● Action item
After locating the line that contains "[198,464,274,479] ordinance, ->" in the material below, copy that line and each one following it, exactly, up to the last line. Pictures stay out.

____ Records

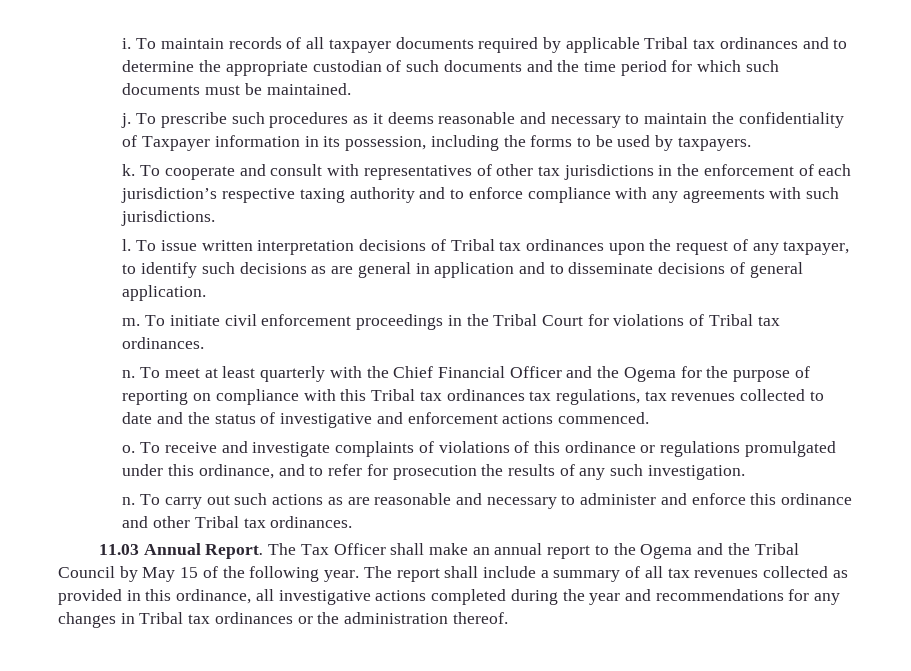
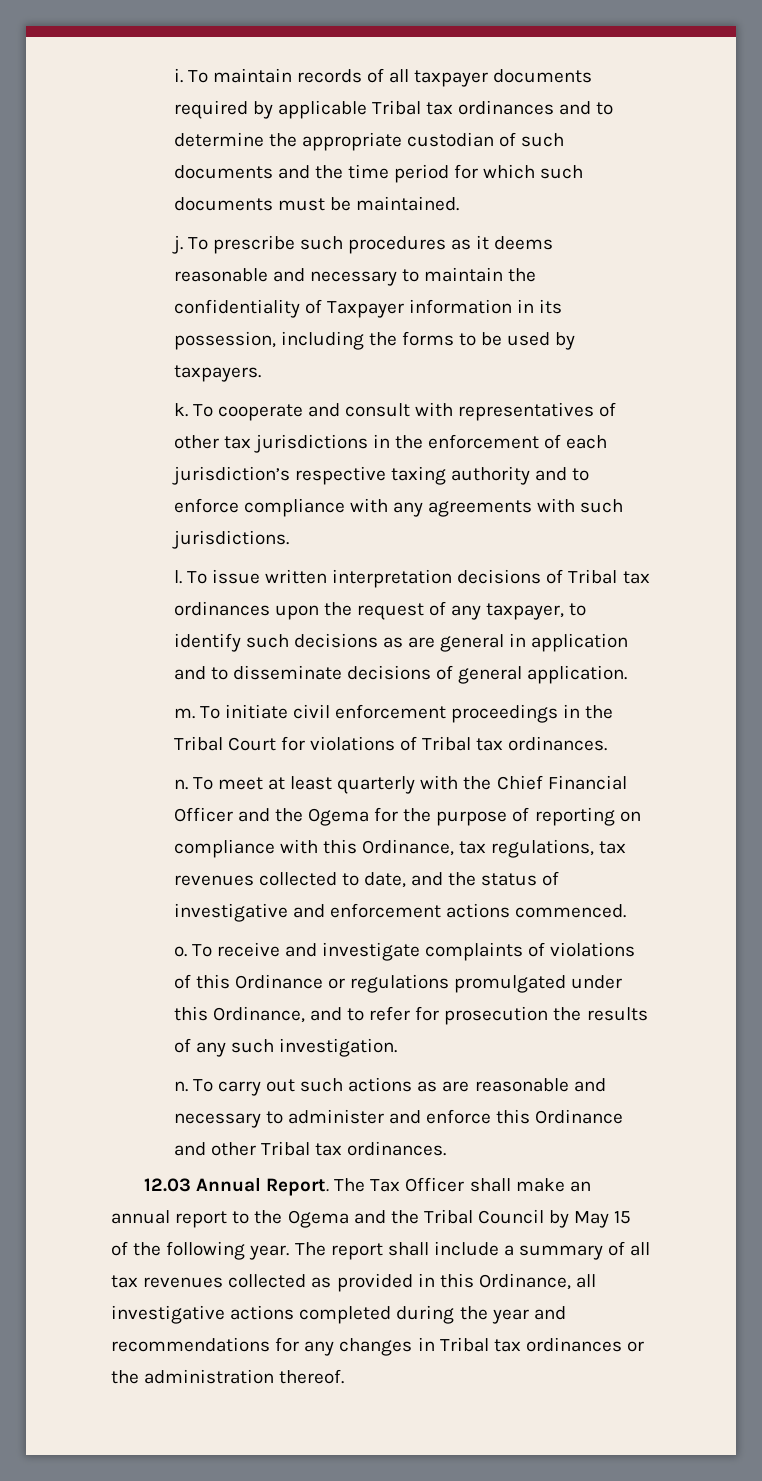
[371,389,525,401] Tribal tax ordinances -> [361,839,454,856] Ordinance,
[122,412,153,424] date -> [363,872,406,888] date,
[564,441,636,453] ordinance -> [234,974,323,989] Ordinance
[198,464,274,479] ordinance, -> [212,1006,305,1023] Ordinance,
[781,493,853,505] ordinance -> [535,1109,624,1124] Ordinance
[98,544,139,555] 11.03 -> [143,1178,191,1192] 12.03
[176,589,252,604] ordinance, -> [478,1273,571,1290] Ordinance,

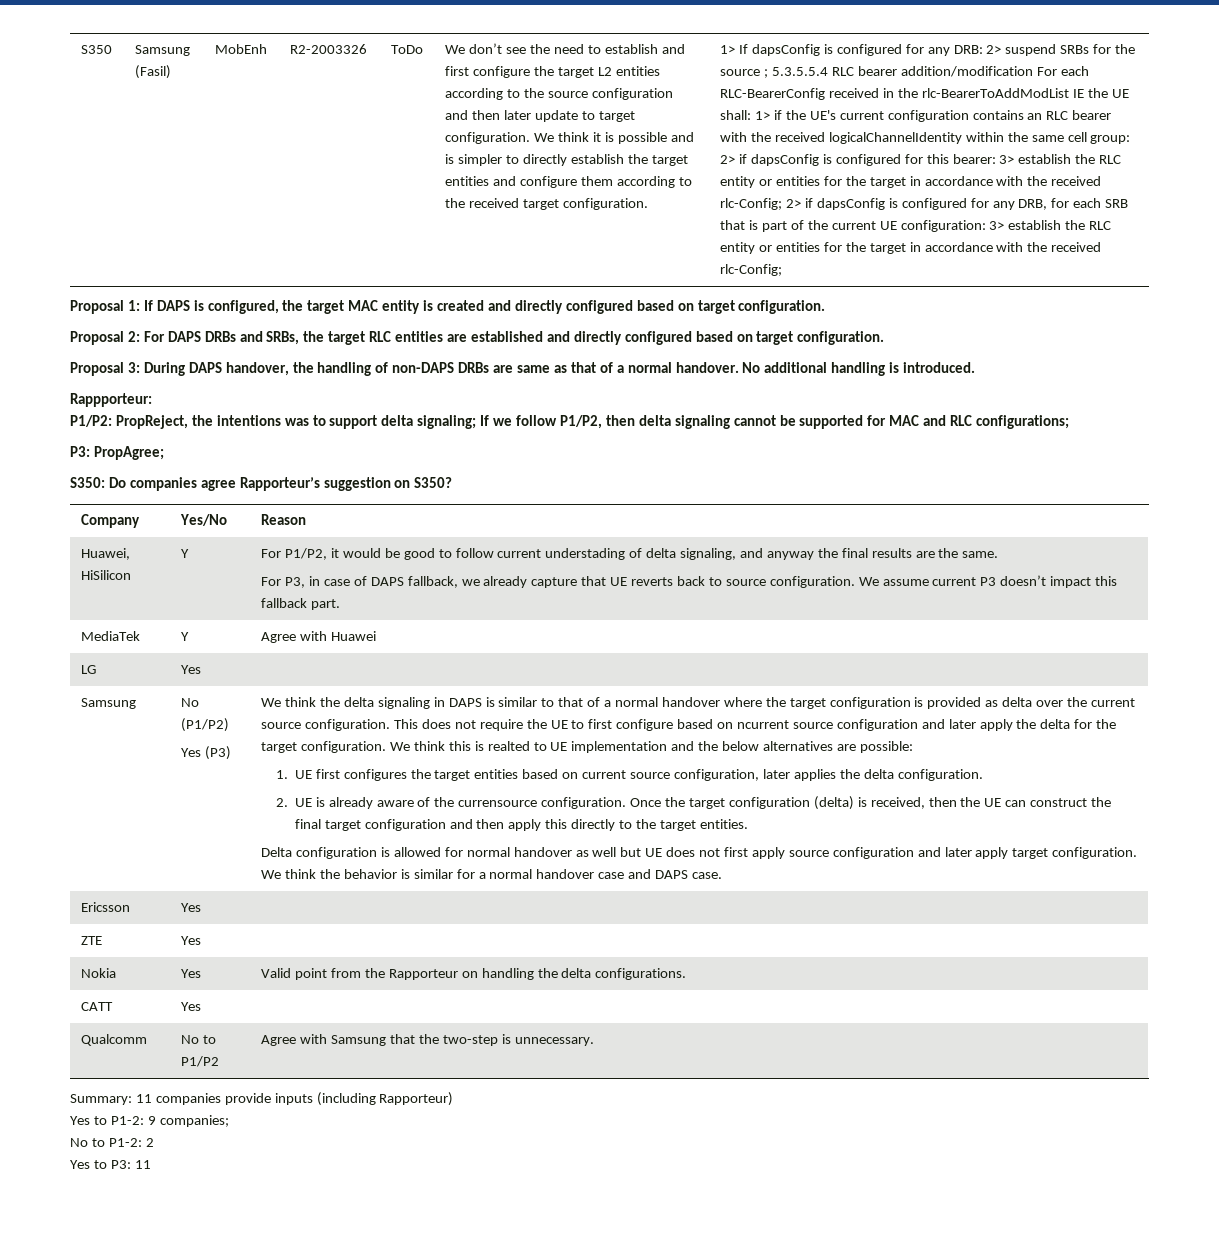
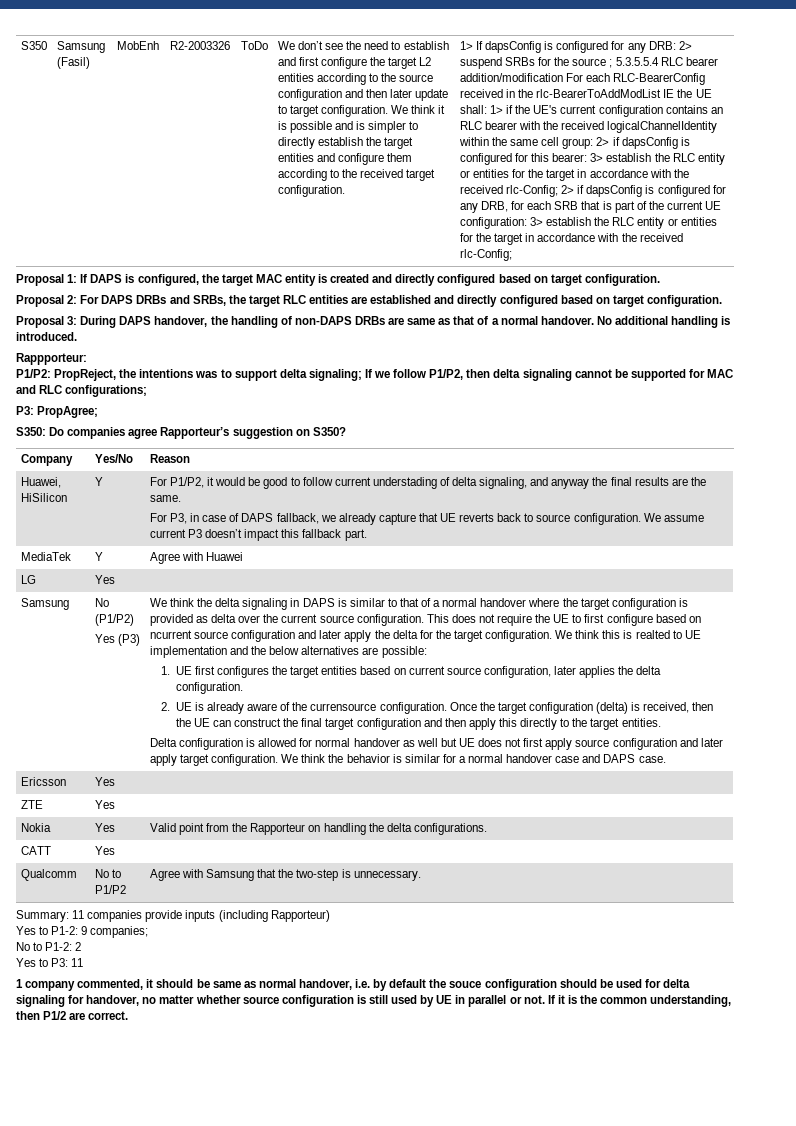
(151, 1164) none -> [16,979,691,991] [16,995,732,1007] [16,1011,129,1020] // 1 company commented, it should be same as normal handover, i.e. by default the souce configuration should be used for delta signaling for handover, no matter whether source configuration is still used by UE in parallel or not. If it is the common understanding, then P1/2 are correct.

________

● Solution
[198,464,274,479] ordinance, -> [212,1006,305,1023] Ordinance,
[781,493,853,505] ordinance -> [535,1109,624,1124] Ordinance
[98,544,139,555] 11.03 -> [143,1178,191,1192] 12.03
[176,589,252,604] ordinance, -> [478,1273,571,1290] Ordinance,

(151, 1164) none -> [16,979,691,991] [16,995,732,1007] [16,1011,129,1020] // 1 company commented, it should be same as normal handover, i.e. by default the souce configuration should be used for delta signaling for handover, no matter whether source configuration is still used by UE in parallel or not. If it is the common understanding, then P1/2 are correct.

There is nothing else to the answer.